Students are now into digital writing and it is something we have to explore. Digital literacy (or critical digital literacy) is now all the more important in this day and age.

I must therefore innovate students' writing experiences in SST and make use of the technology tools they are familiar with!

Saturday, February 7, 2009

Organising my Thoughts

As I come to complete my first assignment for MMM800, I began to realise that designing a curriculum is not easy and there is a need to organise how I am going to do it. So here's my attempt:

It's still very sketchy but I shall review this again :)

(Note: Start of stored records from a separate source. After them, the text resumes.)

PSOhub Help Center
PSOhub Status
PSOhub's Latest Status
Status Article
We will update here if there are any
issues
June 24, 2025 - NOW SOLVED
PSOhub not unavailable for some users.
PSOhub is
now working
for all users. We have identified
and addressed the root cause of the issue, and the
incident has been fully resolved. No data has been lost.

Thursday, February 5, 2009

Revelation (continued)

Actually right now, I am still reeling from my realisation that to truly be a blogger, I should be PRODUCING and CONSUMING blogs (and thanks for jeffjarvis - LINKING to them as well). Here's one: UK Study Trip (Three of my colleagues went to London recently and this is the blog one of them created :)

I have a colleague right now sharing the use of Photosynth that will stitch photos for you to show a more panoramic view. Really impressive, but apparently it does not work on Macs! What is this!!??

Monday, February 2, 2009


As I was browing through the Internet, looking for relevant quotes on learning, I came across this:

The first step in blogging is not writing them but reading them (Jeff Jarvis, BuzzMachine, 07-10-2006). Got this from The Quotations Page.

But this seems to be NOT what I am doing. I am just posting and posting and it dawned upon me that I am not truly a blogger unless I write AND read blogs. That's it!

Now the key is to find those that interest me and are not too wordy :)

Engaging the Net Generation

It has been quite exciting (and exhausting) to read up on what educators have been doing with technology and what are the trends in learning for this generation of youths.

Yesterday I read up on digital literacy and critical digital literacy and realised that the idea of literacy at this day and age may not simply be limited just to words and texts. It has expanded to include codes and symbols and our youths are reading, writing and breathing them daily. How can this be incorporated into the SST Language Curriculum? (noticed I have started to mention Language Curriculum - we really feel there is no need to segregate as any individual should be proficient enough to use whatever language means available to make and to convey meanings)

Don Tapscott talks about the Net Generation (people born from 1977 to 1997) and how this people grew up with technology and are now changing our world. My guts tell me he is right and I am worried how I can go about engaging them in the classroom (suddenly noticed I used the word "classroom" - why should learning take place in a "classroom"? I really must try to wire myself to think differently!!). But then the students coming into SST would be considered the last of the Net Generation and in 2011, the Generation Next would be entering SST...what sort of individuals would we be seeing then?

Anyway, back to engaging the Net Geners - We will have to use the tools they are most familiar with - text messaging, chatting, creating and co-creating content on the Read/Write Web. But my concern is really on the assessment that learning has taken place. How do we go about doing it? I know there is assessment (of/for/as) learning but how can that be implemented?

That is for another day. Really right now, I have to complete my first assignment and wish me luck for that!